Agile DevOps & Automation Using CI/CD

DevOps, the amalgamation of “development” and “operations describes the organisational structure, practices, and culture needed to enable rapid agile development and scalable, reliable operations. DevOps is about the culture, collaborative practices, and automation that aligns development and operations teams so they have a single mindset on improving customer experiences, responding faster to business needs, and ensuring that innovation is balanced with security and operational needs. Modern organisations believe in merging of development and operational people and responsibilities so that one DevOps team carries both responsibilities. In that way you just have one team who takes the responsibility of development, deployment and running the software in production.

Continuous Integration & Continuous Delivery

Continuous integration (CI) and continuous delivery (CD) is a set of operating principles that enable application development teams to deliver code changes more frequently and reliably. The technical goal of CI is to establish a consistent and automated way to build, package, and test applications. With consistency in the integration process in place, teams are more likely to commit code changes more frequently, which leads to better collaboration and software quality.
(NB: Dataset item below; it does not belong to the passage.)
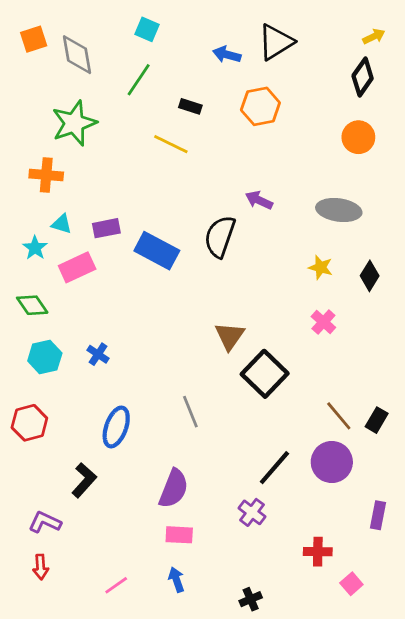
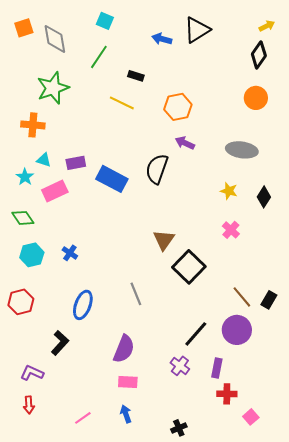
orange hexagon: (260, 106) -> (178, 107), moved
purple rectangle: (378, 515) -> (217, 368), moved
Continuous delivery picks up where continuous integration ends. CD automates the delivery of applications to selected infrastructure environments. It picks up the package built by CI, deploys into multiple environments like Dev, QA, Performance, Staging runs various tests like integration tests, performance tests etc and finally deploys into production. Continuous delivery normally has few manual steps in the pipeline whereas continuous deployment is a fully automated pipeline which automates the complete process from code checkin to production deployment.

Elastic — Dynamic scale-up/down

Cloud-native apps take advantage of the elasticity of the cloud by using increased resources during a use spike. If your cloud-based e-commerce app experiences a spike in use, you can have it set to use extra compute resources until the spike subsides and then turn off those resources. A cloud-native app can adjust to the increased resources and scale as needed.